Call us at (314) 863-5079 x18, e-mail Sales@bizmanualz.com or use the ‘Talkback’ dialog on our Training and Roll-Out page.

After Building IT, Make Sure That People Will Use It

Postedby Dan Davison on 07-20-2009

The thing about IT systems is that people have to use them. No matter the on-time, on budget performance of the development, the success of your install will be judged on how you move the needle on the metrics that the system was designed to affect. And to move the needle, users have to use your system effectively.

Getting users to use it takes two things. It takes buy-in, which you no doubt facilitated by involving users early to define their requirements. It was at this stage that you investigated and communicated to users the underlying core process that would be automated by your system. You got on the same page with users at the very beginning that the right work is in fact being automated.

Caption: Getting people to use your system requires their buy-in from the start, and bite-sized, context-sensitive training and communications after your system launches. Copyright, Bizmanualz, Inc. © 2009.
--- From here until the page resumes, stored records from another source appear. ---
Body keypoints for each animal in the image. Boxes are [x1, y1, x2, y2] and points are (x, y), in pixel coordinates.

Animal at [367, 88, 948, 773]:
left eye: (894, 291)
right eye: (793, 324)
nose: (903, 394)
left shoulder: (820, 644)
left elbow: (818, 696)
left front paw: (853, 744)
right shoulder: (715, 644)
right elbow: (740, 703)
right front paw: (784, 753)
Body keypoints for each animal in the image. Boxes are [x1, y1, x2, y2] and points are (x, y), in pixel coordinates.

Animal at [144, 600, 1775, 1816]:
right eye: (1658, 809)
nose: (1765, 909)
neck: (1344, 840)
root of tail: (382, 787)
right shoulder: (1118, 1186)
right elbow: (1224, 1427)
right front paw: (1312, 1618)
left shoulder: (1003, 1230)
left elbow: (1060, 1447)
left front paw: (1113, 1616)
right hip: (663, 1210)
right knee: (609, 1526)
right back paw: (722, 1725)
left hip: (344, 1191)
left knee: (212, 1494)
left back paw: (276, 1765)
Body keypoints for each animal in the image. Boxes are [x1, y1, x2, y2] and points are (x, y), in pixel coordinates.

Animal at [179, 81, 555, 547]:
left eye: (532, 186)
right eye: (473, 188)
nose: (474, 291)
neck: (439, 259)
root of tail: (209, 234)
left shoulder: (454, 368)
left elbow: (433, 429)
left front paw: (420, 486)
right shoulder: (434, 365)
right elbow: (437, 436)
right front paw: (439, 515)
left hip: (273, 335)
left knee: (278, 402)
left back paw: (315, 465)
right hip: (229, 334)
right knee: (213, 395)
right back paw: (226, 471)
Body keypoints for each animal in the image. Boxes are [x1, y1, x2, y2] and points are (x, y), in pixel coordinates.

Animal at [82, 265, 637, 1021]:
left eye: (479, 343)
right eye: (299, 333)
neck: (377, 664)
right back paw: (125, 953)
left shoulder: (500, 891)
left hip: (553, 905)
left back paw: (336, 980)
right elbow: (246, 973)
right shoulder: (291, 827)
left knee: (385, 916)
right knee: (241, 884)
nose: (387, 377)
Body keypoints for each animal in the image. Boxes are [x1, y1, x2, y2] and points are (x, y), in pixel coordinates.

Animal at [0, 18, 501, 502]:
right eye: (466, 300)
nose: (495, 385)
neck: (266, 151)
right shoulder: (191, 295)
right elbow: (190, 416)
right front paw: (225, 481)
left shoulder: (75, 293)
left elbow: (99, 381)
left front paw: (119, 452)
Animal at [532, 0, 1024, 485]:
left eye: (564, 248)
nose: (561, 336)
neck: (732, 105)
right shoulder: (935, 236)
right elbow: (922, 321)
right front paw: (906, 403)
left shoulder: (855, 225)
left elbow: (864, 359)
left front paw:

Getting people to use your system requires their buy-in from the start, and bite-sized, context-sensitive training and communications after your system launches. Copyright, Bizmanualz, Inc. © 2009.

The second thing that you need to get users to use the system is communications and training, aka: a roll-out. Roll-out is when you remind users that they defined the requirements in the first place, and at that time you all agreed that by automating the core process, their lives would be easier, and the enterprise would benefit through improved metrics.

Remember, your million-dollar technology investment is at risk if people don’t use it. Your IT development was certainly serious. So your roll-out needs to be serious too, not a Band-Aid slapped on to try and recover.

Deployment: Who needs to know what, and when do they need to know it?

A serious roll-out reflects your understanding of how your system will actually be used. Remember those use-cases? OK, dig those up and consult them when planning your training and communications.

Develop a training plan that is consistent with the use-cases that you captured when you gathered user requirements. Copyright, Bizmanualz, Inc. © 2009.

Develop a training plan that is consistent with the use-cases that you captured when you gathered user requirements. Copyright, Bizmanualz, Inc. © 2009.

Develop training from the point of view of your users. Think about the context in which the information will be used. That is, deploy training in formats appropriate for the setting. For example, field-delivery workers will have their hands full, literally. They may not have the time to attend live training for extended periods. Instead, break up the information into bit-size nuggets, and deliver it digitally to their mobile devices in visual or video format.

Deliver training in bit-sized nuggets as it is needed. Use formats that work in the situation. Make it as easy as possible or people to know what they need to know to use your system effectively. Copyright, Bizmanualz, Inc. © 2009.

Deliver training in bit-sized nuggets as it is needed. Use formats that work in the situation. Make it as easy as possible or people to know what they need to know to use your system effectively. Copyright, Bizmanualz, Inc. © 2009.

Close the loop by updating standards, policies and procedures.

Remember how, early on, you and your users got on the same page about the core processes that you would be affecting? Ultimately, you need to close the loop. You need to update company standards, policies and procedures to reflect any changes that you have made in the work flow, compliance or standard practices.

It’s too easy to focus on the project management metrics and forget that ultimately it’s the impact of automation that matters. Do users remember that they set the requirements? Do they know how to use the system to do their job? Are people making the connection of improving metrics back to the technology causing it? Take a good look at your roll-out plans, and make sure that you get payback for your technology investments.